I asked, ‘How did you reply?’
‘How else does one reply to a god? I said yes, of course.’
He pretended to be put-upon, but I could tell that secretly he was flattered, although when he enquired as to the size of Caesar’s entourage, which he would also have to feed, and was told it consisted of two thousand men, he had second thoughts. His entire household were obliged to postpone their holiday, and for the remainder of that day and the whole of the next made frantic preparations, emptying the food markets of Puteoli and borrowing couches and tables from neighbouring villas. A camp was pitched in the field behind the house and sentries were posted. We were given a list of twenty men who were to dine in the house itself, headed by Caesar and including Philippus, L. Cornelius Galba and C. Oppius – these last two Caesar’s closest associates – and a dozen officers whose names I have forgotten. It was organised like a military manoeuvre, according to a strict timetable. Cicero was informed that Caesar would be working with his secretaries in Philippus’s house until shortly after noon, that he would then take an hour’s vigorous exercise along the seashore, and would appreciate it if a bath could be provided for his use before dinner. As to the menu, the Dictator was following a course of emetics and so would have an appetite equal to whatever was provided, but he would particularly appreciate oysters and quail if they were available.

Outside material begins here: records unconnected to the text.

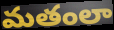
మతంలా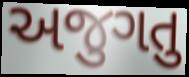
અજુગતુ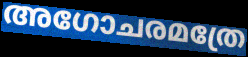
അഗോചരമത്രേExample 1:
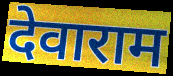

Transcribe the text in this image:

देवाराम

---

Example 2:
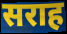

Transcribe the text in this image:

सराह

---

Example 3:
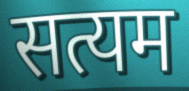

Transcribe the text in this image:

सत्यम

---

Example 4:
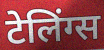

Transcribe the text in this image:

टेलिंग्स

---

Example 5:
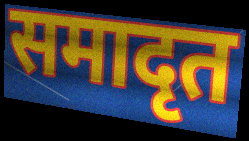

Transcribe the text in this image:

समादृत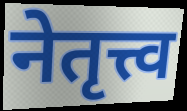
नेतृत्त्व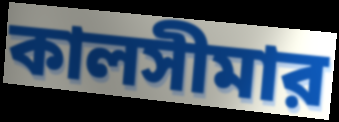
কালসীমার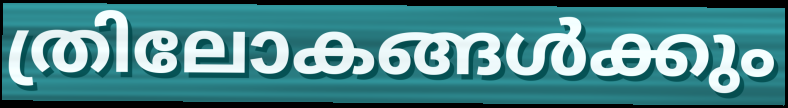
ത്രിലോകങ്ങൾക്കും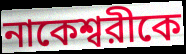
নাকেশ্বরীকে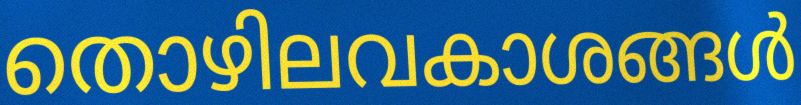
തൊഴിലവകാശങ്ങൾ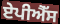
ਏਪੀਐੱਸ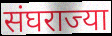
संघराज्या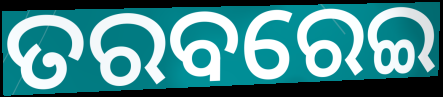
ତରବରେଇ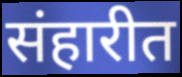
संहारीत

By this time Cicero was heartily wishing he had never agreed to the visit: ‘Where am I to find quail in December? Does he think I am Lucullus?’ Nevertheless, he was determined, as he put it, ‘to show Caesar
that we know how to live’, and took pains to provide the finest of everything, from scented oils for the bathroom to Falernian wine for the table. Then, just before the Dictator was due to walk through the door, the ever-anxious Philippus hurried round with the news that M. Mamurra, Caesar’s chief engineer – the man who had built the bridge across the Rhine, among many other amazing feats – had died of apoplexy. For a moment it looked as if the occasion might be ruined. But when Caesar swept in, red-faced from the exertion of his walk, and Cicero broke the news to him, his expression did not even flicker.
‘That’s too bad for him. Which way is my bath?’

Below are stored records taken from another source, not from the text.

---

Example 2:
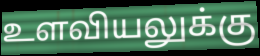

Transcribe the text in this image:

உளவியலுக்கு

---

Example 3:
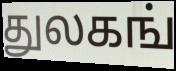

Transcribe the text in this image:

துலகங்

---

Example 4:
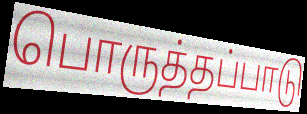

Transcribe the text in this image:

No further mention was made of Mamurra – and yet, as Cicero observed, he must have been one of Caesar’s closest comrades for more than a decade. Oddly, that brief insight into the coldness of Caesar’s character is the thing I remember most clearly of his visit, for I was soon distracted by the house being full of noisy men, spread between three dining rooms, and naturally I was not at the same table as the Dictator. In my room they were all soldiers – a rough crowd, polite enough to begin with but soon drunk, and there was a lot of trooping in and out between courses to vomit on the beach. All the talk was of Parthia and the forthcoming campaign. Afterwards I asked Cicero what had passed between him and Caesar.
He said, ‘It was really surprisingly pleasant. We avoided politics and talked mostly of literature. He said that he had just read our Disputations and was full of compliments – “Except,” he said, “I have to tell you that I am the living refutation of your principal proposition.” “And what is that?” “You claim that one can only conquer one’s fear of death by living a good life. Well, according to your definition I have hardly done that, and yet I have no fear of dying. What is your answer?” To which I replied that for a man with no fear of dying, he certainly travelled with a large bodyguard.’